‘How old is she?’
‘Seventeen and a half, I think.’
’She looks her age—a remarkably calm and self-possessed young lady, I thought her to-day. And she has no idea of this, you say?’
‘Positively none,’ answered the old man, with something like a chuckle. ’Why, this very morning we spoke of what she would do when I’m away, but it doesn’t seem to be worrying her much. I never saw a person, old or young, with greater powers of adapting themselves to any circumstances,—any circumstances, mind you,—so you needn’t be exercised about her future deportment. She’ll astonish you, I promise you that.’
‘You really believe, then, that you won’t get better?’
‘I know I won’t; a man knows these things in spite of himself,’ was the calm reply.
The lawyer looked at him keenly, almost wonderingly. He did not know him intimately. Only within recent years had he been engaged to manage his monetary affairs, and only six months before had drawn up the will, which, it may be said, had considerably surprised him. Looking at him just then, he wondered whether there might not be depths undreamed of under the crust of the miser’s soul.
‘You are behaving very generously to this young-fellow Hepburn,’ he said then, leaving his deeper thoughts unspoken. ’He may consider himself very fortunate. Such a windfall comes to few in a position like his.’
‘Ay, ay. I daresay it depends on how you look at it,’ responded the old man indifferently. ’Well, I’m tired, and there’s no more to talk about. Everything is right and tight, is it? No possibility of a muddle at the end?’
‘None,’ answered Mr. Fordyce promptly, as he rose to his feet.
’Well, good-day to you. I have your promise to see that the girl doesn’t fall into the hands of Philistines. I don’t offer you any reward. You’ll pay yourself for your lawful work, I know; and for the rest, well, I inquired well what I was doing, and though I’m not a Christian myself, I was not above putting myself into the hands of a Christian lawyer.’
A curious dry smile accompanied these words, but they were spoken with the utmost sincerity. They conveyed one of the highest tributes to his worth Tom Fordyce had ever received.

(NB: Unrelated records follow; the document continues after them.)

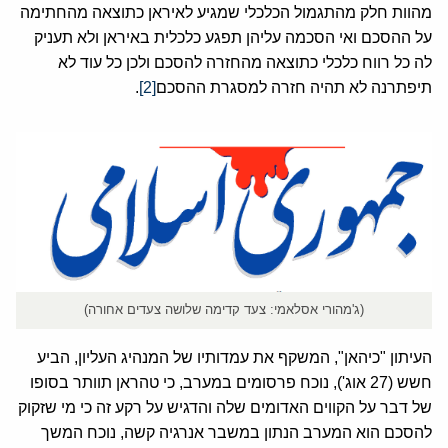
מהוות חלק מהתגמול הכלכלי שמגיע לאיראן כתוצאה מהחתימה
על ההסכם ואי הסכמה עליהן תפגע כלכלית באיראן ולא תעניק
לה כל רווח כלכלי כתוצאה מהחזרה להסכם ולכן כל עוד לא
תיפתרנה לא תהיה חזרה למסגרת ההסכם
[2]
.
(ג'מהורי אסלאמי: צעד קדימה שלושה צעדים אחורה)
העיתון "כיהאן", המשקף את עמדותיו של המנהיג העליון, הביע
חשש (27 אוג'), נוכח פרסומים במערב, כי טהראן תוותר בסופו
של דבר על הקווים האדומים שלה והדגיש על רקע זה כי מי שזקוק
להסכם הוא המערב הנתון במשבר אנרגיה קשה, נוכח המשך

He carefully gathered together the loose papers, and for a moment nothing was said. Then he bent his keen and kindly eye full on the old man’s wan and withered face.
‘Sir,’ he said, ’if you are not a Christian, as you say, what is your hope for the next world?’
‘I have none,’ he answered calmly. ’I am no coward. If it be true, as they say, that a system of award and punishment prevails, then I’m ready to take my deserts.’
The lawyer could not reply to these sad words, because Gladys at the moment entered the kitchen.
‘I have come,’ she said brightly,’because I fear you are talking too much, uncle. Oh, are you going away, Mr. Fordyce? I am glad the business is all done. See, he is quite exhausted.’